Die Produktion von Schallplatten kommt für "Heimweh" kaum nach, aber was Image und seine Pflege betrifft, sind Freddy Quinn und seine Partner wie Managerin (und lange verleugnete Lebensgefährtin) Lilli Blessmann, Komponist und Ghostwriter Lotar Olias und Leibfotograf Lothar Winkler aus heutiger Sicht Maßstäbe setzend.

Olias zimmert Freddy 1960 in "Lieder, die das Leben schrieb" eine sagenhafte Matrosenbiografie auf den Leib, und dementsprechend stehen jahrelang erfolgreich "Freddy, die Gitarre und das Meer" im Mittelpunkt. Ungezählte Schallplatten, Musikfilme, Musicals wie "Heimweh nach St. Pauli" und Magazinstrecken weilen auf hoher See, die Feuilletons stöhnen, die Fans schwelgen. "So schön, schön war die Zeit." Doch während Freddys Ambitionen immer höher reichen, er von Charakterrollen, Westernfilmen und dem Durchbruch in Amerika träumt, verliert er den Anschluss. Von St. Pauli aus ziehen die Beatles los, um die Welt zu erobern. Die Kinder von Freddys Fans beginnen zu rebellieren und werden mit dem plakativen Anti-Gammler-Lied "Wir" ("Wer kann eure sinnlose Faulheit nicht fassen? Wir!") bedacht.

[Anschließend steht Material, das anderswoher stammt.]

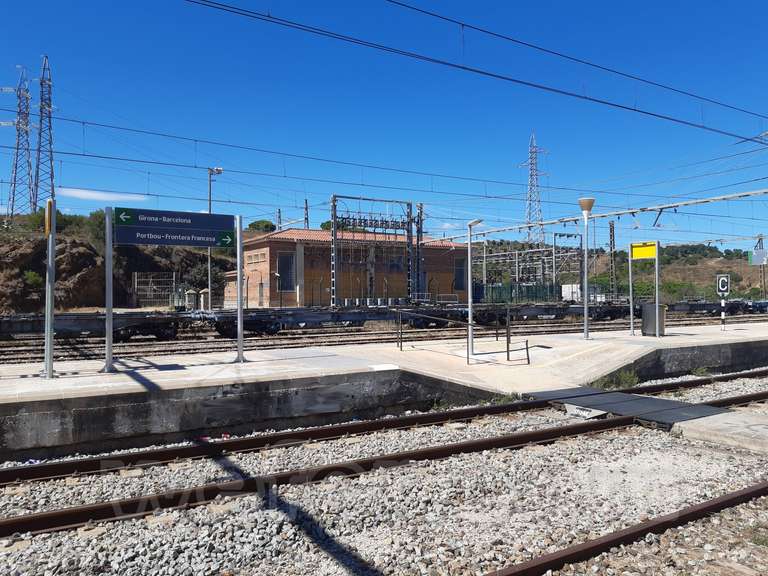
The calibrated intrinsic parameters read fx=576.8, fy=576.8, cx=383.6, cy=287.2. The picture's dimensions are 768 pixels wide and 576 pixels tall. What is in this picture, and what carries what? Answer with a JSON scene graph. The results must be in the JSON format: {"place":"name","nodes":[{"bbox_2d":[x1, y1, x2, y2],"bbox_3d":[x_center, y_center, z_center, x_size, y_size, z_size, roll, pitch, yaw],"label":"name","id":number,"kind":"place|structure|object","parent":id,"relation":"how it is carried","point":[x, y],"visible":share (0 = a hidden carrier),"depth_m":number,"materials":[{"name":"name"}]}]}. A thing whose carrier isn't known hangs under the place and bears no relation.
{"place":"outdoors","nodes":[
{"label":"outdoors","id":0,"kind":"place"},
{"bbox_2d":[58,187,147,202],"label":"cloud","id":1,"kind":"structure","parent":0,"point":[97,194],"materials":[{"name":"white"}]},
{"bbox_2d":[0,213,234,312],"label":"rocky hill","id":2,"kind":"structure","parent":0,"point":[26,305],"materials":[{"name":"brown stone"}]},
{"bbox_2d":[1,67,35,215],"label":"transmission tower","id":3,"kind":"structure","parent":2,"relation":"on","point":[13,197],"materials":[{"name":"metal"}]},
{"bbox_2d":[23,270,43,287],"bbox_3d":[-21.244,-0.474,34.816,1.703,1.369,1.708,0,0,29],"label":"shrub","id":4,"kind":"object","parent":2,"relation":"on","point":[31,275],"visible":0.72,"depth_m":34.68,"materials":[{"name":"green plant"}]},
{"bbox_2d":[31,55,57,211],"label":"transmission tower","id":5,"kind":"structure","parent":2,"relation":"on","point":[51,178],"materials":[{"name":"metal"}]},
{"bbox_2d":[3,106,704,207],"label":"overhead wire","id":6,"kind":"object","parent":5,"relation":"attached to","point":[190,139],"visible":0.95,"depth_m":19.14,"materials":[{"name":"black metal"}]},
{"bbox_2d":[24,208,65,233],"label":"shrub","id":7,"kind":"object","parent":2,"relation":"on","point":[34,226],"visible":0.47,"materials":[{"name":"green plant"}]},
{"bbox_2d":[82,209,106,245],"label":"shrub","id":8,"kind":"object","parent":2,"relation":"on","point":[91,225],"visible":0.48,"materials":[{"name":"green plant"}]},
{"bbox_2d":[186,259,225,292],"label":"shrub","id":9,"kind":"object","parent":2,"relation":"on","point":[199,283],"visible":0.65,"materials":[{"name":"green plant"}]},
{"bbox_2d":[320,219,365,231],"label":"tree","id":10,"kind":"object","parent":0,"point":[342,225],"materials":[{"name":"green plant"}]},
{"bbox_2d":[222,226,467,306],"label":"brick building","id":11,"kind":"structure","parent":0,"point":[293,297],"materials":[{"name":"red brick"}]},
{"bbox_2d":[276,250,295,291],"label":"window","id":12,"kind":"structure","parent":11,"relation":"in","point":[283,258],"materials":[{"name":"grey glass"}]},
{"bbox_2d":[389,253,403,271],"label":"window","id":13,"kind":"structure","parent":11,"relation":"in","point":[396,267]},
{"bbox_2d":[454,257,465,290],"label":"window","id":14,"kind":"structure","parent":11,"relation":"in","point":[460,271],"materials":[{"name":"grey glass"}]},
{"bbox_2d":[0,0,767,254],"label":"sky","id":15,"kind":"structure","parent":0,"point":[306,202],"materials":[{"name":"blue"}]},
{"bbox_2d":[1,319,767,460],"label":"station platform","id":16,"kind":"structure","parent":0,"point":[331,358],"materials":[{"name":"grey concrete"}]},
{"bbox_2d":[43,199,55,377],"bbox_3d":[-4.907,-0.016,8.473,0.187,2.483,0.526,0,0,-31],"label":"sign post","id":17,"kind":"object","parent":16,"relation":"on","point":[50,371],"visible":0.94,"depth_m":8.43,"materials":[{"name":"grey metal"}]},
{"bbox_2d":[44,198,52,236],"bbox_3d":[-4.709,-0.953,8.117,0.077,0.547,0.511,0,0,-31],"label":"yellow sign","id":18,"kind":"object","parent":17,"relation":"attached to","point":[46,228],"visible":0.8,"depth_m":7.97,"materials":[{"name":"yellow"}]},
{"bbox_2d":[104,207,114,371],"bbox_3d":[-4.494,0.025,9.456,0.218,2.400,0.322,0,0,-31],"label":"sign post","id":19,"kind":"object","parent":16,"relation":"on","point":[108,339],"visible":0.95,"depth_m":9.42,"materials":[{"name":"metal"}]},
{"bbox_2d":[112,206,235,232],"bbox_3d":[-3.354,-1.094,9.321,2.103,0.324,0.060,0,0,-31],"label":"direction sign","id":20,"kind":"object","parent":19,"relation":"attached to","point":[204,226],"visible":0.98,"depth_m":9.26,"materials":[{"name":"blue metal"}]},
{"bbox_2d":[116,225,237,247],"bbox_3d":[-3.368,-0.825,9.433,2.030,0.312,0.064,0,0,-31],"label":"direction sign","id":21,"kind":"object","parent":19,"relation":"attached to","point":[161,242],"visible":0.97,"depth_m":9.39,"materials":[{"name":"blue metal"}]},
{"bbox_2d":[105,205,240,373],"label":"station sign","id":22,"kind":"object","parent":16,"relation":"on","point":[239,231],"visible":0.99,"depth_m":9.71,"materials":[{"name":"blue metal"}]},
{"bbox_2d":[236,214,244,363],"bbox_3d":[-2.586,-0.002,10.384,0.161,2.432,0.248,0,0,-31],"label":"sign post","id":23,"kind":"object","parent":16,"relation":"on","point":[239,320],"visible":0.95,"depth_m":10.35,"materials":[{"name":"metal"}]},
{"bbox_2d":[395,309,532,365],"bbox_3d":[1.719,1.082,13.152,1.839,1.232,2.774,0,0,-31],"label":"metal railing","id":24,"kind":"object","parent":16,"relation":"on","point":[401,346],"visible":0.98,"depth_m":13.03,"materials":[{"name":"metal"}]},
{"bbox_2d":[466,219,482,360],"bbox_3d":[1.895,0.063,12.215,0.430,3.025,0.577,0,0,-31],"label":"lamp post","id":25,"kind":"object","parent":16,"relation":"on","point":[469,308],"visible":0.99,"depth_m":12.22,"materials":[{"name":"metal"}]},
{"bbox_2d":[577,198,594,339],"bbox_3d":[5.323,-0.482,15.231,0.587,3.701,0.579,0,0,-31],"label":"lamp post","id":26,"kind":"object","parent":16,"relation":"on","point":[585,320],"visible":0.99,"depth_m":15.20,"materials":[{"name":"metal"}]},
{"bbox_2d":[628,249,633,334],"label":"pole","id":27,"kind":"object","parent":16,"relation":"on","point":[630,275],"visible":0.94,"depth_m":17.16,"materials":[{"name":"metal"}]},
{"bbox_2d":[628,240,659,337],"bbox_3d":[7.539,0.075,16.684,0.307,2.712,1.203,0,0,-31],"label":"sign","id":28,"kind":"object","parent":16,"relation":"on","point":[657,310],"visible":0.97,"depth_m":16.70,"materials":[{"name":"yellow metal"}]},
{"bbox_2d":[641,302,666,335],"bbox_3d":[7.626,0.910,16.314,0.628,0.927,0.614,0,0,-31],"label":"trash bin","id":29,"kind":"object","parent":16,"relation":"on","point":[644,320],"visible":0.78,"depth_m":16.08,"materials":[{"name":"grey metal"}]},
{"bbox_2d":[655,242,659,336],"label":"sign post","id":30,"kind":"object","parent":16,"relation":"on","point":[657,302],"visible":0.94,"depth_m":16.99,"materials":[{"name":"metal"}]},
{"bbox_2d":[716,275,729,329],"bbox_3d":[11.666,0.553,19.851,0.291,1.956,0.303,0,0,-31],"label":"sign post","id":31,"kind":"object","parent":16,"relation":"on","point":[721,279],"visible":0.98,"depth_m":19.82,"materials":[{"name":"white metal"}]},
{"bbox_2d":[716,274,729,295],"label":"sign","id":32,"kind":"object","parent":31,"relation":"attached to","point":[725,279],"visible":0.97,"depth_m":20.67,"materials":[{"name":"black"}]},
{"bbox_2d":[187,0,765,143],"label":"overhead wire","id":33,"kind":"object","parent":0,"point":[635,110],"visible":0.96,"depth_m":10.11,"materials":[{"name":"black metal"}]},
{"bbox_2d":[469,239,767,301],"label":"hill","id":34,"kind":"structure","parent":0,"point":[601,275],"materials":[{"name":"green plant"}]},
{"bbox_2d":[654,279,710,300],"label":"shrub","id":35,"kind":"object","parent":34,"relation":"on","point":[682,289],"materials":[{"name":"green plant"}]},
{"label":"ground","id":36,"kind":"structure","parent":0},
{"bbox_2d":[133,272,178,307],"bbox_3d":[-15.626,0.545,39.577,2.916,3.091,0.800,0,0,-31],"label":"metal gate","id":37,"kind":"structure","parent":36,"relation":"on","point":[174,276],"depth_m":39.43,"materials":[{"name":"metal"}]},
{"bbox_2d":[185,289,197,309],"bbox_3d":[-10.877,0.934,32.564,0.641,1.690,0.613,0,0,-31],"label":"pillar","id":38,"kind":"structure","parent":36,"relation":"on","point":[191,297],"depth_m":32.35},
{"bbox_2d":[198,288,209,309],"bbox_3d":[-10.094,0.922,32.515,0.640,1.772,0.608,0,0,-31],"label":"pillar","id":39,"kind":"structure","parent":36,"relation":"on","point":[204,291],"depth_m":32.28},
{"bbox_2d":[207,167,222,306],"bbox_3d":[-8.905,-2.212,30.440,0.758,8.153,0.896,0,0,-31],"label":"street lamp","id":40,"kind":"object","parent":36,"relation":"on","point":[210,204],"visible":0.62,"depth_m":30.36,"materials":[{"name":"grey metal"}]},
{"bbox_2d":[247,219,276,232],"label":"tree","id":41,"kind":"object","parent":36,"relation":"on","point":[252,225],"visible":0.61,"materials":[{"name":"green plant"}]},
{"bbox_2d":[277,209,282,230],"label":"catenary mast","id":42,"kind":"object","parent":36,"relation":"on","point":[279,212],"visible":0.41,"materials":[{"name":"grey metal"}]},
{"bbox_2d":[303,199,309,228],"label":"catenary mast","id":43,"kind":"object","parent":36,"relation":"on","point":[306,202],"visible":0.35,"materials":[{"name":"grey metal"}]},
{"bbox_2d":[331,194,417,306],"bbox_3d":[-0.496,-2.001,38.721,6.901,7.767,1.758,0,0,-31],"label":"gantry","id":44,"kind":"object","parent":36,"relation":"on","point":[334,217],"visible":0.83,"depth_m":38.55,"materials":[{"name":"metal"}]},
{"bbox_2d":[0,367,766,575],"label":"gravel bed","id":45,"kind":"object","parent":36,"relation":"on","point":[622,552],"visible":0.68,"depth_m":5.37,"materials":[{"name":"grey gravel"}]},
{"bbox_2d":[1,384,767,543],"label":"railway track","id":46,"kind":"structure","parent":45,"relation":"on","point":[51,513],"depth_m":6.30,"materials":[{"name":"metal"}]},
{"bbox_2d":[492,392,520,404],"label":"weed","id":47,"kind":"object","parent":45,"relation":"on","point":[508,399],"visible":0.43,"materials":[{"name":"green plant"}]},
{"bbox_2d":[564,403,607,418],"bbox_3d":[2.949,1.810,8.452,0.379,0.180,0.764,0,0,-31],"label":"plate","id":48,"kind":"object","parent":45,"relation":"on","point":[587,412],"visible":0.75,"depth_m":8.42,"materials":[{"name":"white"}]},
{"bbox_2d":[594,369,639,389],"bbox_3d":[4.424,1.765,11.002,1.090,0.385,0.895,0,0,-31],"label":"weed","id":49,"kind":"object","parent":45,"relation":"on","point":[624,378],"visible":0.6,"depth_m":10.99,"materials":[{"name":"green plant"}]},
{"bbox_2d":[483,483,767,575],"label":"railway track","id":50,"kind":"structure","parent":45,"relation":"on","point":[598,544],"depth_m":4.21,"materials":[{"name":"metal"}]},
{"bbox_2d":[530,386,732,427],"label":"track crossing","id":51,"kind":"object","parent":45,"relation":"on","point":[668,402],"visible":0.69,"depth_m":8.55,"materials":[{"name":"grey rubber"}]},
{"bbox_2d":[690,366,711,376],"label":"weed","id":52,"kind":"object","parent":45,"relation":"on","point":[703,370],"visible":0.75,"depth_m":12.81,"materials":[{"name":"green plant"}]},
{"bbox_2d":[674,409,767,453],"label":"concrete slab","id":53,"kind":"structure","parent":45,"relation":"on","point":[729,425],"depth_m":7.04,"materials":[{"name":"grey concrete"}]},
{"bbox_2d":[0,309,766,366],"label":"railway track","id":54,"kind":"structure","parent":36,"relation":"on","point":[188,349],"depth_m":22.13,"materials":[{"name":"metal"}]},
{"bbox_2d":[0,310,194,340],"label":"freight wagon","id":55,"kind":"object","parent":54,"relation":"on","point":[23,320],"visible":0.77,"depth_m":19.39,"materials":[{"name":"black metal"}]},
{"bbox_2d":[0,300,767,342],"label":"freight train","id":56,"kind":"object","parent":54,"relation":"on","point":[221,328],"visible":0.72,"depth_m":22.67,"materials":[{"name":"metal"}]},
{"bbox_2d":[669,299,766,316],"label":"freight wagon","id":57,"kind":"object","parent":54,"relation":"on","point":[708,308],"visible":0.52,"depth_m":37.54,"materials":[{"name":"black metal"}]},
{"bbox_2d":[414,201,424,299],"label":"catenary mast","id":58,"kind":"object","parent":36,"relation":"on","point":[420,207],"visible":0.7,"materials":[{"name":"grey metal"}]},
{"bbox_2d":[474,281,560,303],"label":"green fence","id":59,"kind":"object","parent":36,"relation":"on","point":[530,294],"visible":0.64,"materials":[{"name":"green metal"}]},
{"bbox_2d":[473,233,581,298],"label":"electrical substation","id":60,"kind":"object","parent":36,"relation":"on","point":[484,255],"visible":0.66,"materials":[{"name":"grey metal"}]},
{"bbox_2d":[518,133,549,244],"label":"transmission tower","id":61,"kind":"structure","parent":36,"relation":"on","point":[530,217],"materials":[{"name":"metal"}]},
{"bbox_2d":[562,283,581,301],"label":"white container","id":62,"kind":"object","parent":36,"relation":"on","point":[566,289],"visible":0.62,"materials":[{"name":"white"}]},
{"bbox_2d":[608,221,616,299],"label":"lattice mast","id":63,"kind":"object","parent":36,"relation":"on","point":[611,242],"visible":0.81,"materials":[{"name":"metal"}]},
{"bbox_2d":[457,189,767,239],"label":"overhead gantry","id":64,"kind":"object","parent":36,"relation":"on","point":[743,194],"visible":0.94,"depth_m":25.69,"materials":[{"name":"metal"}]},
{"bbox_2d":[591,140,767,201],"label":"overhead wire","id":65,"kind":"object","parent":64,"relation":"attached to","point":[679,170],"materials":[{"name":"black metal"}]},
{"bbox_2d":[756,235,766,294],"label":"mast","id":66,"kind":"object","parent":36,"relation":"on","point":[762,246],"visible":0.65,"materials":[{"name":"grey metal"}]},
{"bbox_2d":[748,249,767,265],"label":"sign","id":67,"kind":"object","parent":66,"relation":"attached to","point":[757,262],"visible":0.94,"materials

Hartnäckig beginnt Freddy 1968, gegen sein maritimes Image und die Kritiker anzuspielen und anzusingen. "Ich bin nicht der Junge von St. Pauli", sagt er dem Abendblatt 2001. TV-Entertainer, Zirkusartist, Operettensänger, Karl-May-Festspiele. Immer wieder erfindet sich Quinn von seiner Hamburger Villa aus seine Vergangenheit und seine Zukunft neu. Bis es genug ist. 2004 verliert er einen Prozess wegen Steuerhinterziehung und verlässt die Bühne, 2008 stirbt seine Freundin, Verlobte, Ehefrau (mal so, mal so) Lilli Blessmann. Jetzt ist Freddy Quinn wieder da, wo er vor 1950 war. Unerkannt zieht er umher. "Junge, komm bald wieder", werden die Zeitungen heute schreiben. Dabei ist er längst zu Hause.